Trump’s legal team doesn’t dispute the content of Trump’s July 25 phone call with the Ukrainian leader. In fact, the lawyers included the rough transcript of Trump’s conversation as part of its 110-page trial brief submitted ahead of the proceedings.

Instead the lawyers for the president, led Cipollone and a TV-famous legal team including Alan Dershowitz, said the two charges against the president don’t amount to impeachable offenses, and Trump committed no crime.

As the actual case begins, the legal filings to the Senate have laid out the arguments that will be made by the House Democrats and by Trump’s defense team.

Democrats say Trump abused the power of his office by asking Ukrainian President Volodymyr Zelenskiy in a July 25 phone call to announce an investigation of whether Joe Biden intervened to stop a Ukrainian investigation related to his son, Hunter. At the time, Trump was withholding hundreds of millions of dollars in military aid to the country. Democrats say this was a solicitation to interfere in U.S. politics.

Trump’s lawyers, meanwhile, contend there’s no evidence beyond hearsay that the president conditioned the release of aid on Ukraine agreeing to an investigation. The money was released without any investigations being undertaken — and, they say, Zelenskiy didn’t even know it had been suspended until shortly before it was released.

The legal team says that Trump had legitimate concerns about corruption in Ukraine and that it was appropriate for him to bring up Biden on the call since his son Hunter sat on the board of a gas company, Burisma, that was suspected of corruption.

In any event, Trump’s lawyers said pauses on foreign aid are neither unusual nor inappropriate, and it’s a decision that rests squarely with the commander of chief. Presidents have the right to exert their authority without their political opponents second-guessing their motive or intent, they argue.

On the other impeachment count, the Democrats allege that Trump obstructed Congress during the impeachment investigation, directing witnesses not to testify or turn over documents.

The Trump legal team says there’s nothing novel about the administration’s defiance.

The lawyers said close and senior advisers to the president have long been understood to be immune from congressional testimony. On Monday, they pointed to opinions from the Justice Department’s Office of Legal Opinion that supported that stance.

A broader argument that was on display as the trial began concerns whether either of the charges against Trump constitute an impeachable offense under the U.S. Constitution. Democrats say Trump’s conduct is precisely what the country’s Founding Fathers had in mind when they created the mechanism to impeach and remove a president from power.

The Constitution sets a standard of “Treason, Bribery, or other high Crimes and Misdemeanors” for impeachment, and according to Democrats, it’s a flexible enough threshold to “reach the full range of potential Presidential misconduct.”
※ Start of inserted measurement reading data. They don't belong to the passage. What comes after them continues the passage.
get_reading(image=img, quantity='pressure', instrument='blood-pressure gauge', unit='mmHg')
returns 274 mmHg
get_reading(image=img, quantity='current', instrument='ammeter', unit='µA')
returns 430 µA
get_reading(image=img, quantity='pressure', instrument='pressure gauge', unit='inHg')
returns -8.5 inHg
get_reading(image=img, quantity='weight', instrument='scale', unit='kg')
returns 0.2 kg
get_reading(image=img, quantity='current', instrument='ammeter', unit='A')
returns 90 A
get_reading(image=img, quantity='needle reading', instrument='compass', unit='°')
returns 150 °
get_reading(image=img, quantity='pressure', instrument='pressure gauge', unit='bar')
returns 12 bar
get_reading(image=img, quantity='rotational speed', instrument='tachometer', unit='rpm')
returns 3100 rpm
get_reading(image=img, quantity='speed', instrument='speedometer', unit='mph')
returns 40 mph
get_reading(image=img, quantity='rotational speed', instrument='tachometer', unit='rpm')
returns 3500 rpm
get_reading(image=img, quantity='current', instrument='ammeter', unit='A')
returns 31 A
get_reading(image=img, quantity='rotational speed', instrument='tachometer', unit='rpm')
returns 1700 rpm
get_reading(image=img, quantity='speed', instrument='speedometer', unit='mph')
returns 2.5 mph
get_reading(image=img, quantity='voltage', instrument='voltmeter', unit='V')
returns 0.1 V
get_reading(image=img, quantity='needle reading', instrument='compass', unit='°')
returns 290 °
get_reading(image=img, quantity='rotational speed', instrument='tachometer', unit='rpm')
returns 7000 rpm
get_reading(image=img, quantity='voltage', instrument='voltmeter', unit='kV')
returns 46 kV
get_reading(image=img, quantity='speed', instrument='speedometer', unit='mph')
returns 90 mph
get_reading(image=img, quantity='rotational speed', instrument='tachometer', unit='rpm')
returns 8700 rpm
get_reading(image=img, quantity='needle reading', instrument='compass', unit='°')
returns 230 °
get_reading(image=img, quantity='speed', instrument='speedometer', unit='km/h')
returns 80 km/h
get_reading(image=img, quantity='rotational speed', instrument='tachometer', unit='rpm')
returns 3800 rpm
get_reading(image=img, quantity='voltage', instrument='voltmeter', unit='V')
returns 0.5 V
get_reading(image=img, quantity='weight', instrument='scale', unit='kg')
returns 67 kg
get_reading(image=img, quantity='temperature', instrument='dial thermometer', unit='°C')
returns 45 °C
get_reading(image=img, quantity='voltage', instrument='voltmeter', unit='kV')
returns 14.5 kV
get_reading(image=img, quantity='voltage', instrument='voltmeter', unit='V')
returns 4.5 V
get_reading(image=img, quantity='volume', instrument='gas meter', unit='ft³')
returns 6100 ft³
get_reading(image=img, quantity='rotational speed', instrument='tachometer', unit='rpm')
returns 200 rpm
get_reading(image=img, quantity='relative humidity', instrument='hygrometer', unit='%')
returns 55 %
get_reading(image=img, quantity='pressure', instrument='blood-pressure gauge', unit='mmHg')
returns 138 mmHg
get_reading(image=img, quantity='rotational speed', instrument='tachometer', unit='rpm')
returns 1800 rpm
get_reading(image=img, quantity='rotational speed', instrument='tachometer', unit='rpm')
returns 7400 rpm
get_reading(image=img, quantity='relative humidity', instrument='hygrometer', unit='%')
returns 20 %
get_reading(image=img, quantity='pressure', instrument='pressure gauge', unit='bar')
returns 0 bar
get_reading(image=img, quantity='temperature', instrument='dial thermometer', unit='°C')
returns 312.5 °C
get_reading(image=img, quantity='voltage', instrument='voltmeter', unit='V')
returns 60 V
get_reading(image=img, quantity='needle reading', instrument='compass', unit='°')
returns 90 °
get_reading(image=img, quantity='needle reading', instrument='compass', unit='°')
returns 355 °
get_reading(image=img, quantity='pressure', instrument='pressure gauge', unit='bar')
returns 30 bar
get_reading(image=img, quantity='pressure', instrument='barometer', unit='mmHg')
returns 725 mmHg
Whether the allegations need not amount to crimes is a very significant point of contention. Trump’s lawyers argue that an impeachable “offense requires especially egregious conduct that threatens the constitutional order and, specifically, that it requires a violation of established law.”

Nothing the president is accused of, they say, comes close to meeting that standard. And removing Trump from office under these facts would dilute the standards of impeachment, permanently weaken the power of the presidency and allow a “hostile House to attack almost any presidential action by challenging a President’s subjective motives.”

One member of the president’s legal team, Alan Dershowitz, said in Sunday talk shows that an impeachable offense must amount to “criminal-like conduct.” Some legal scholars have disputed that stance, and Rep. Adam Schiff, the Democratic chairman of the House intelligence committee, called it an “absurdist position.”

Ultimately, it’s up to the Senate to decide. A two-thirds vote on either charge is required to convict the president and remove him from office. No president has ever been removed from office by the Senate.